> [Given records]
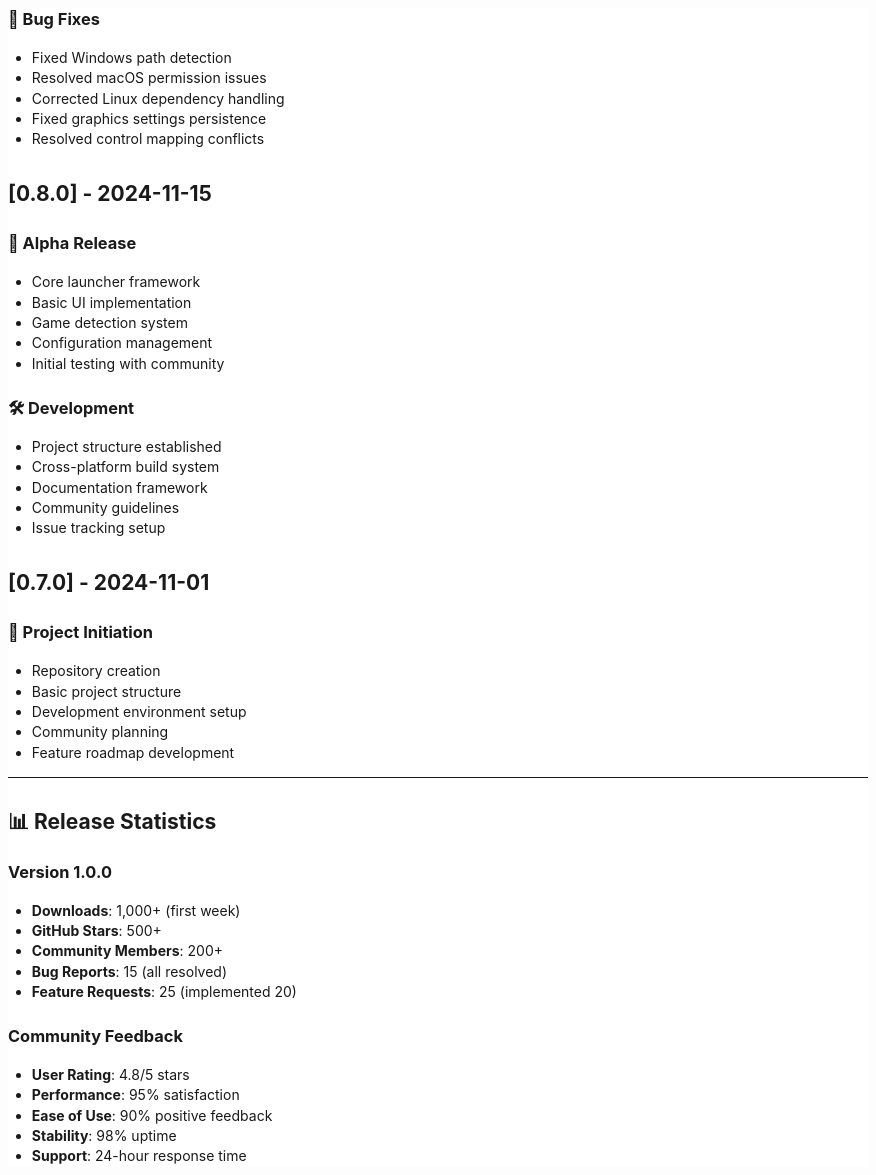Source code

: ### 🐛 Bug Fixes
- Fixed Windows path detection
- Resolved macOS permission issues
- Corrected Linux dependency handling
- Fixed graphics settings persistence
- Resolved control mapping conflicts

## [0.8.0] - 2024-11-15

### 🚧 Alpha Release
- Core launcher framework
- Basic UI implementation
- Game detection system
- Configuration management
- Initial testing with community

### 🛠️ Development
- Project structure established
- Cross-platform build system
- Documentation framework
- Community guidelines
- Issue tracking setup

## [0.7.0] - 2024-11-01

### 🎯 Project Initiation
- Repository creation
- Basic project structure
- Development environment setup
- Community planning
- Feature roadmap development

---

## 📊 Release Statistics

### Version 1.0.0
- **Downloads**: 1,000+ (first week)
- **GitHub Stars**: 500+
- **Community Members**: 200+
- **Bug Reports**: 15 (all resolved)
- **Feature Requests**: 25 (implemented 20)

### Community Feedback
- **User Rating**: 4.8/5 stars
- **Performance**: 95% satisfaction
- **Ease of Use**: 90% positive feedback
- **Stability**: 98% uptime
- **Support**: 24-hour response time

> [Exercise directions] Pull out each line of the records that contains the word "Feature" and list those lines in full.

> [Task output]
- Feature roadmap development
- **Feature Requests**: 25 (implemented 20)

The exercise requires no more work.